> **ABOUT THIS EXERCISE**
Copy every one of these records below word for word, with no changes.

> **MATERIALS PROVIDED**
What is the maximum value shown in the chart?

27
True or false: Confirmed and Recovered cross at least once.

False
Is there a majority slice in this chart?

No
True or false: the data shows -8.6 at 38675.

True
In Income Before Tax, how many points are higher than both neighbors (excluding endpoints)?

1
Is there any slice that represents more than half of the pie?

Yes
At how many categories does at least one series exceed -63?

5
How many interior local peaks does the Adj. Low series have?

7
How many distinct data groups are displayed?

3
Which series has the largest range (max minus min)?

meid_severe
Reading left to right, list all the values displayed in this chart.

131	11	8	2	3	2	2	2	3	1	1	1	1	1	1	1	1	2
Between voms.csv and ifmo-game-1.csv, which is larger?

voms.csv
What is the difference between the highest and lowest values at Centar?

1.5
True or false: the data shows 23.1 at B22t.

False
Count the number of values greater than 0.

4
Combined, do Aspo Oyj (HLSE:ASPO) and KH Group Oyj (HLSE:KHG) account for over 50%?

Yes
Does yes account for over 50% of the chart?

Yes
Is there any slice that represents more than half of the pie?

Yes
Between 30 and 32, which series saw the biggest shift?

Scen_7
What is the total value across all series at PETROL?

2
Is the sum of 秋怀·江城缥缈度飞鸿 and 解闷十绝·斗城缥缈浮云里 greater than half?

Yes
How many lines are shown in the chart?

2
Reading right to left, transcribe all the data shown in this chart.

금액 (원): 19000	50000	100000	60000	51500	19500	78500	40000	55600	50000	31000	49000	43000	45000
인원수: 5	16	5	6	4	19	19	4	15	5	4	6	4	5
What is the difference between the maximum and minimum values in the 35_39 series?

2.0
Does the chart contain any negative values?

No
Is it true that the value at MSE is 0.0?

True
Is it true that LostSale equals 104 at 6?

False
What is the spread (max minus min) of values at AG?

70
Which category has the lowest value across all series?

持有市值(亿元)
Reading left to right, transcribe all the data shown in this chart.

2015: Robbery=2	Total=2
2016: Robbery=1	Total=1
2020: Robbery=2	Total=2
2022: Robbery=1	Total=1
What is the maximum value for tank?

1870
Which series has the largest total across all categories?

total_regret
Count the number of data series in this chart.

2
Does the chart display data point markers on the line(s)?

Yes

> **YOUR RESPONSE**
What is the maximum value shown in the chart?

27
True or false: Confirmed and Recovered cross at least once.

False
Is there a majority slice in this chart?

No
True or false: the data shows -8.6 at 38675.

True
In Income Before Tax, how many points are higher than both neighbors (excluding endpoints)?

1
Is there any slice that represents more than half of the pie?

Yes
At how many categories does at least one series exceed -63?

5
How many interior local peaks does the Adj. Low series have?

7
How many distinct data groups are displayed?

3
Which series has the largest range (max minus min)?

meid_severe
Reading left to right, list all the values displayed in this chart.

131	11	8	2	3	2	2	2	3	1	1	1	1	1	1	1	1	2
Between voms.csv and ifmo-game-1.csv, which is larger?

voms.csv
What is the difference between the highest and lowest values at Centar?

1.5
True or false: the data shows 23.1 at B22t.

False
Count the number of values greater than 0.

4
Combined, do Aspo Oyj (HLSE:ASPO) and KH Group Oyj (HLSE:KHG) account for over 50%?

Yes
Does yes account for over 50% of the chart?

Yes
Is there any slice that represents more than half of the pie?

Yes
Between 30 and 32, which series saw the biggest shift?

Scen_7
What is the total value across all series at PETROL?

2
Is the sum of 秋怀·江城缥缈度飞鸿 and 解闷十绝·斗城缥缈浮云里 greater than half?

Yes
How many lines are shown in the chart?

2
Reading right to left, transcribe all the data shown in this chart.

금액 (원): 19000	50000	100000	60000	51500	19500	78500	40000	55600	50000	31000	49000	43000	45000
인원수: 5	16	5	6	4	19	19	4	15	5	4	6	4	5
What is the difference between the maximum and minimum values in the 35_39 series?

2.0
Does the chart contain any negative values?

No
Is it true that the value at MSE is 0.0?

True
Is it true that LostSale equals 104 at 6?

False
What is the spread (max minus min) of values at AG?

70
Which category has the lowest value across all series?

持有市值(亿元)
Reading left to right, transcribe all the data shown in this chart.

2015: Robbery=2	Total=2
2016: Robbery=1	Total=1
2020: Robbery=2	Total=2
2022: Robbery=1	Total=1
What is the maximum value for tank?

1870
Which series has the largest total across all categories?

total_regret
Count the number of data series in this chart.

2
Does the chart display data point markers on the line(s)?

Yes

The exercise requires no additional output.